After driving home in silence John told Gemma: ‘It doesn’t make any sense. Nothing happened.’

Doctors said James’ injuries were ‘non-accidental’ and Gemma couldn’t believe that something had happened to her beloved son

Gemma said that she believed her partner but the doctor’s words kept going over and over in her mind and she asked John to reconstruct the fateful morning.

Finally John conceded that James ‘might have fallen off the sofa.’    

However later that day, John made a shocking confession. He told Gemma he’d accidentally dropped James on the floor, but had been too scared to admit it.

Gemma said: ‘I put my arm around his shoulder and pulled him close. “It’s ok” I reassured him. “We’ll deal with this together.”

The next day, the couple went to the family solicitors and John made a statement, explaining how he’d dropped James.

Gemma hoped that by being up-front, social services would lift the ban on seeing their baby, but said the stress was obviously getting to John.

She said: ‘We agreed he’d go for a drink with his mates, just to relax and unwind for an hour.
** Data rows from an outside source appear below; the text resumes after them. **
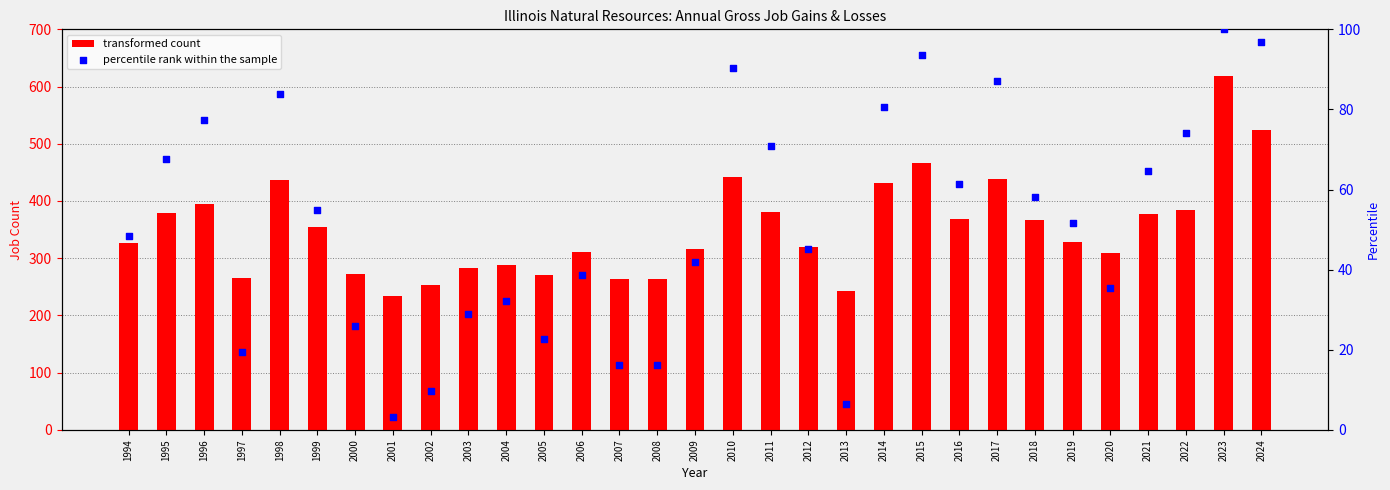

Which series reaches the minimum Y coordinate?

percentile rank within the sample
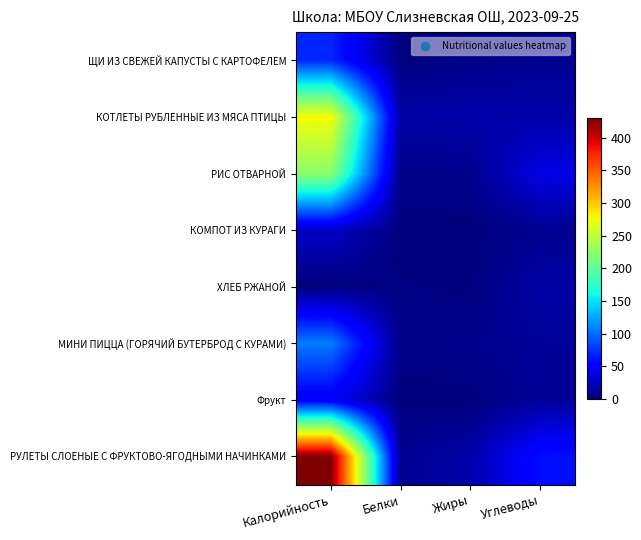

Which series has the largest total across all categories?

РУЛЕТЫ СЛОЕНЫЕ С ФРУКТОВО-ЯГОДНЫМИ НАЧИНКАМИ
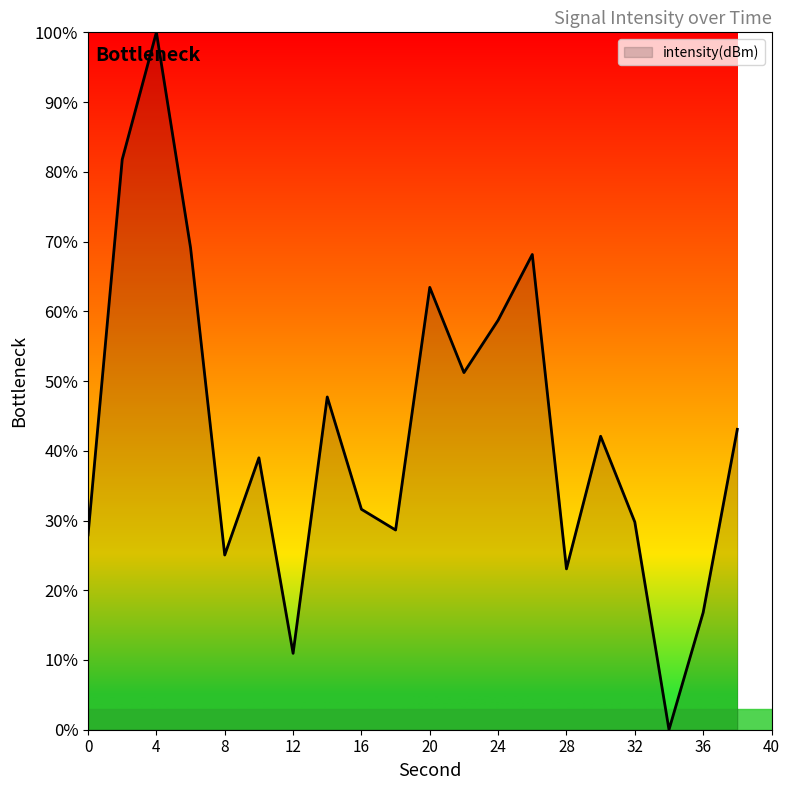

Does the chart display data point markers on the line(s)?

No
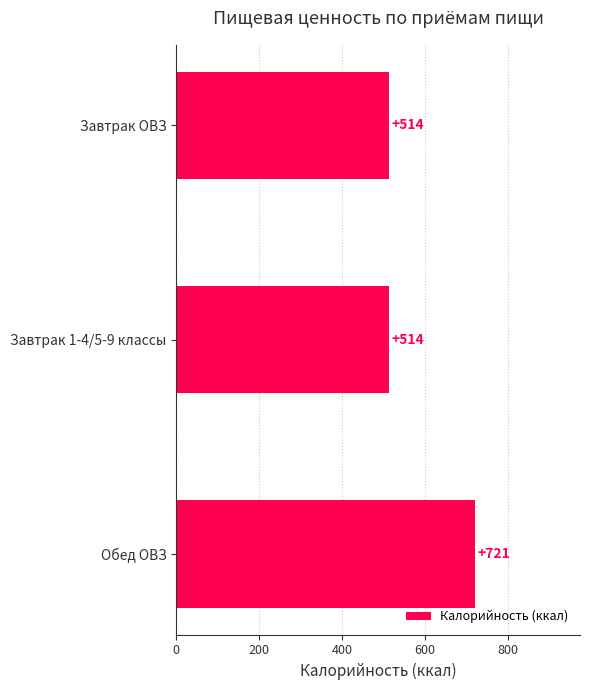

Is it true that the value at Завтрак 1-4/5-9 классы is 514?

True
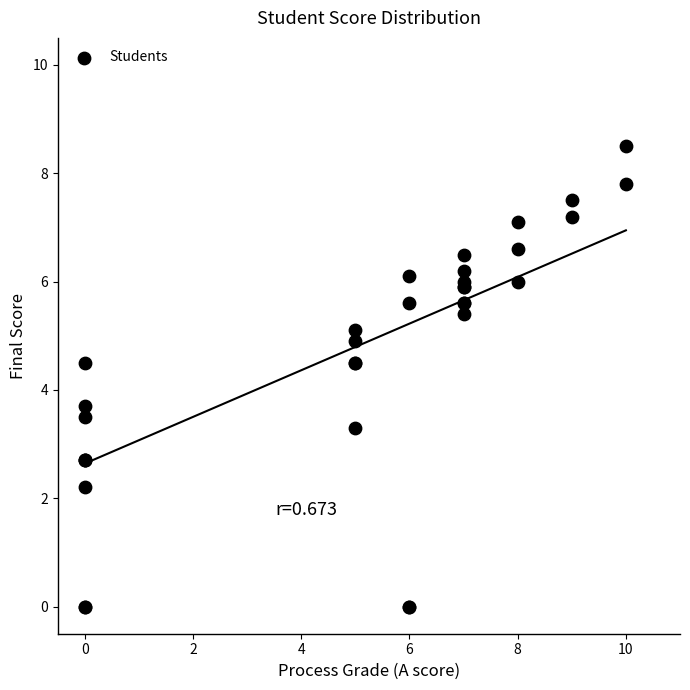

What Y value in the scatter plot is closest to 4?

3.7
But when he got back, late, I could see he was drunk.

John, pictured, admitted two counts of unlawful wounding and was jailed for three years

‘His emotions were boiling over. ‘I think I might have hurt James,’ he cried. ‘I’m not sure but I think I shook him.’
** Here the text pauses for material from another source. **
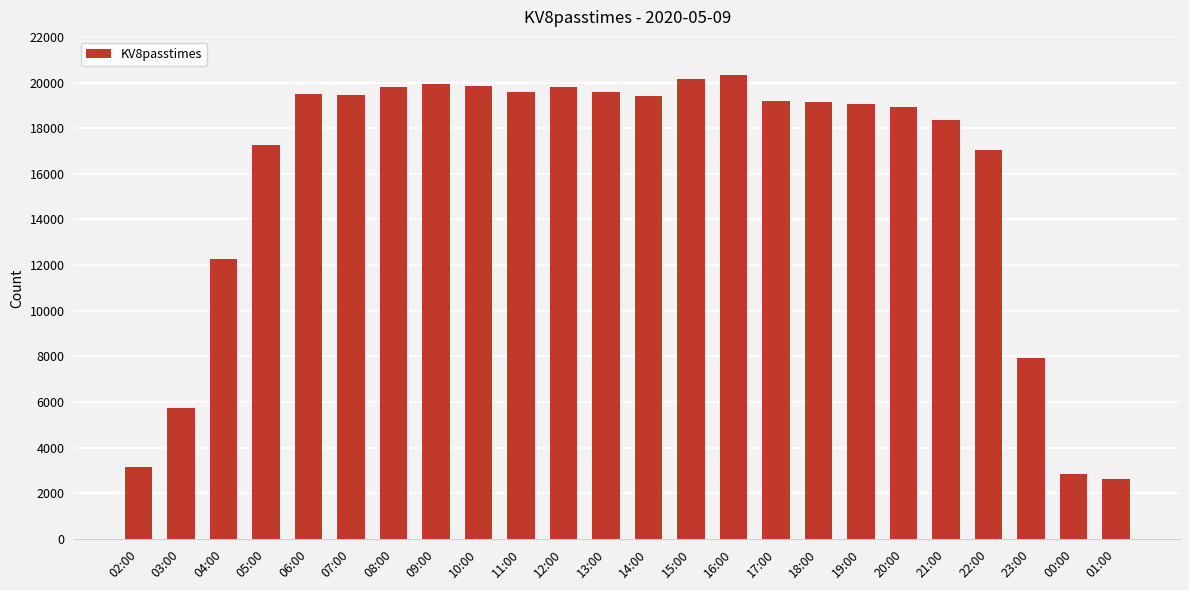

True or false: the data shows 19132 at 18:00.

True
‘I was trembling with shock and anger when I told John I needed a moment to think and went downstairs.

‘I knew I had to act fast. John was opening up and this might be my only chance to get the truth out of him.

‘I grabbed my phone and quickly clicked it on to record mode. ‘It’s OK, just tell me everything,’ I returned to John, hoping my voice wouldn’t betray my nerves.’
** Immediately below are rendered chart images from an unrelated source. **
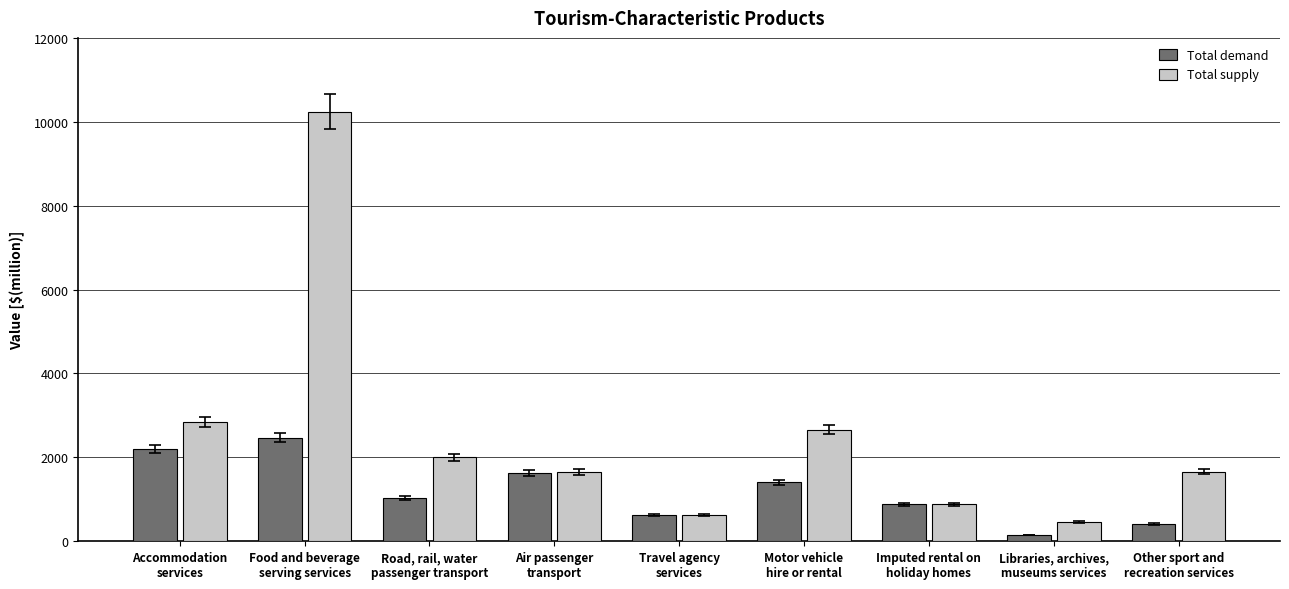

Which category has the highest value in the Total demand series?

Food and beverage
serving services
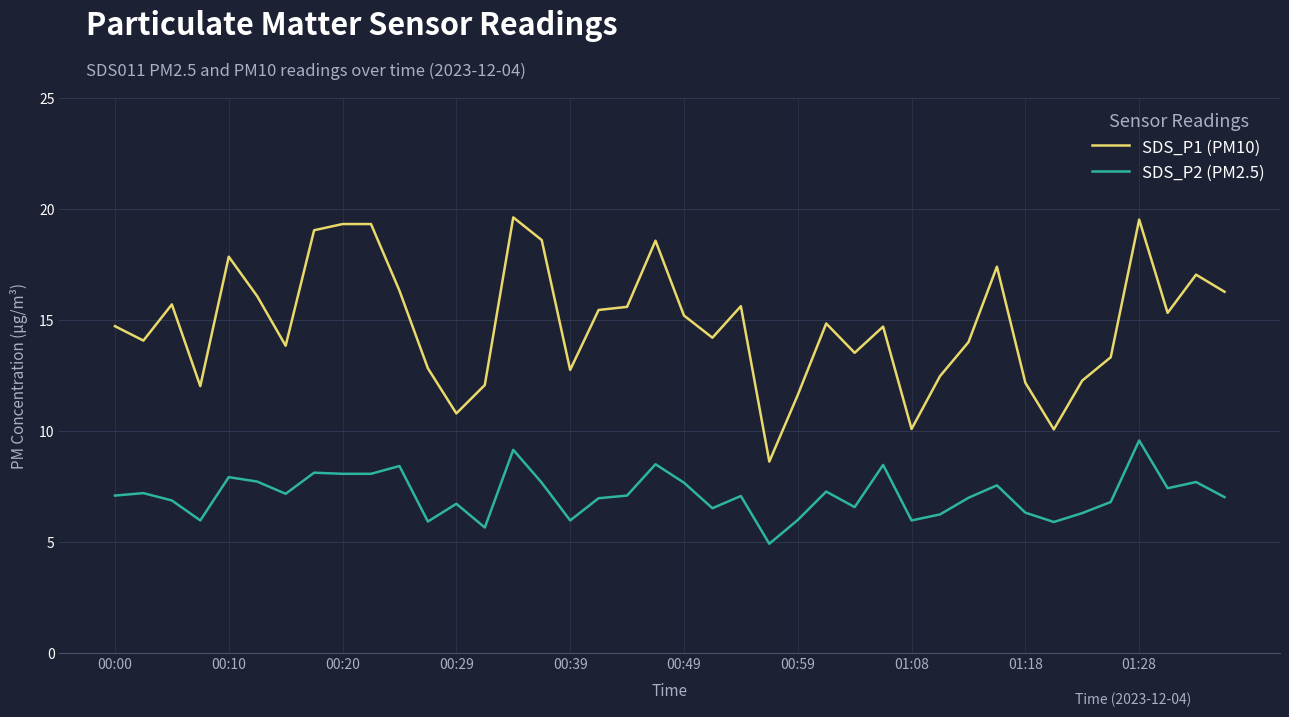

True or false: SDS_P1 (PM10) and SDS_P2 (PM2.5) intersect in this chart.

False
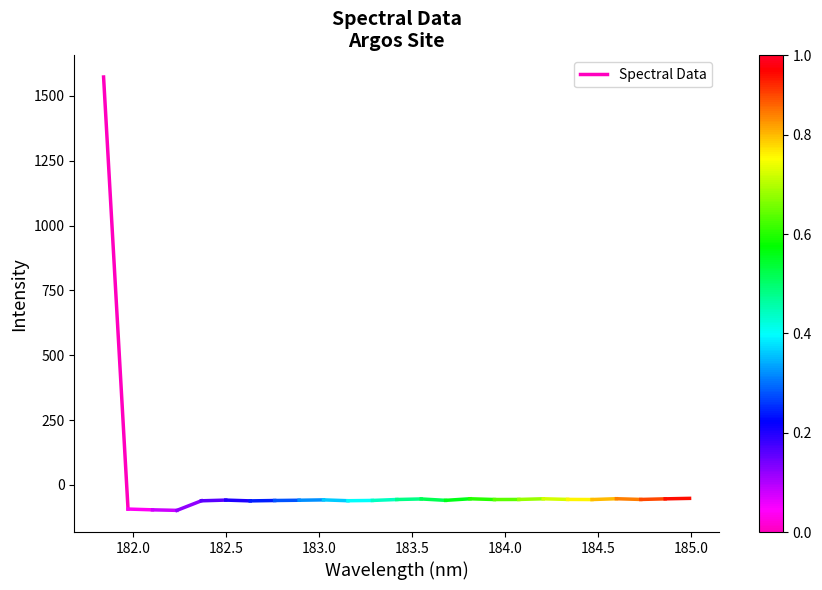

At which label is the value closest to 739?

182.0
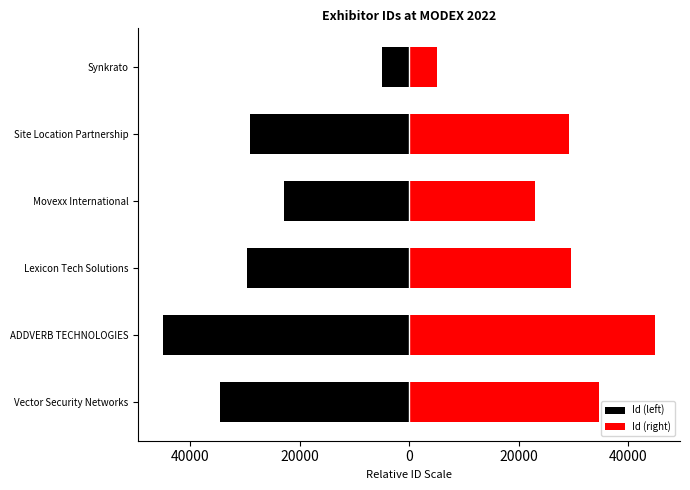

Between Vector Security Networks and ADDVERB TECHNOLOGIES, which series saw the biggest shift?

Id (left)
What is shaken baby syndrome? 

Shaken Baby Syndrome is a preventable and severe form of physical child abuse.

It results from shaking an infant by the shoulders, arms, or legs.  

Shaken baby syndrome destroys a child’s brain cells and prevents the brain from getting enough oxygen.

At least one of every four babies who are violently shaken die from this form of child maltreatment. 

Symptoms and signs of SBS include: 

Extreme fussiness or irritability, difficulty staying awake, breathing problems and poor eating.

Other signs include vomiting, pale skin, seizures, paralysis or a coma. 

Source: NHS and Mayo Clinic 

Gemma said she ‘carefully slid the phone onto the bed, where it recorded every word of John’s confession.’

He admitted that he’d shaken James that morning, and that it must have been him that had hurt him.

Gemma said she was ‘horrified’ that the man lying next to her was capable of inflicting pain on their gorgeous baby boy.

The next morning Gemma phoned their solicitor and arranged for John to go to the local police station to make a new statement.

Gemma said: ‘When he returned home later that day, his clothes were waiting in bags outside the house. Hurting James was bad enough, but lying about it was too awful to bear.’

Gemma saw James whenever she was allowed, but while John remained under investigation, her visits had to be supervised.

She said: ‘It was four agonising months before James was allowed back into my care. In his short life he’d spent longer away from me than he’d spent with me.

‘The day he finally moved back in with me was the happiest of my life. He arrived at home just before Christmas, and it was the best present anyone could ever receive.’

Despite being able to come home, the damage done to James was irreparable. He was brain-damaged and now struggles with basic functions like speech.

Gemma said: ‘A few days before his trial, John admitted two counts of unlawful wounding and was jailed for three years.

‘John looked shell-shocked when he was led away to the cells, but it was James who was left with a life sentence.’